**Task goal**
Reproduce the records that follow exactly; any picture among them stays out.
::: Data extract
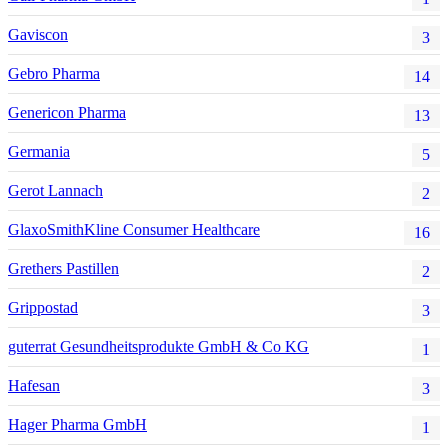
Gaviscon
3
Gebro Pharma
14
Genericon Pharma
13
Germania
5
Gerot Lannach
2
GlaxoSmithKline Consumer Healthcare
16
Grethers Pastillen
2
Grippostad
3
guterrat Gesundheitsprodukte GmbH & Co KG
1
Hafesan
3
Hager Pharma GmbH
1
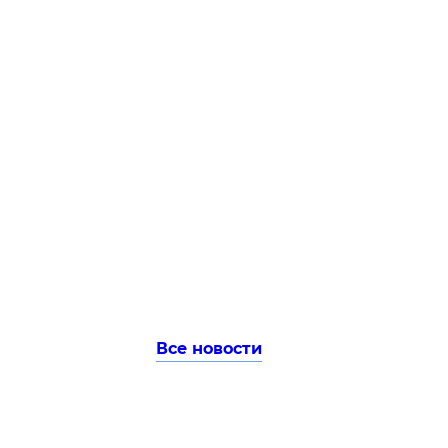
Все новости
::::::
**Worked solution**
Gaviscon
3
Gebro Pharma
14
Genericon Pharma
13
Germania
5
Gerot Lannach
2
GlaxoSmithKline Consumer Healthcare
16
Grethers Pastillen
2
Grippostad
3
guterrat Gesundheitsprodukte GmbH & Co KG
1
Hafesan
3
Hager Pharma GmbH
1
Все новости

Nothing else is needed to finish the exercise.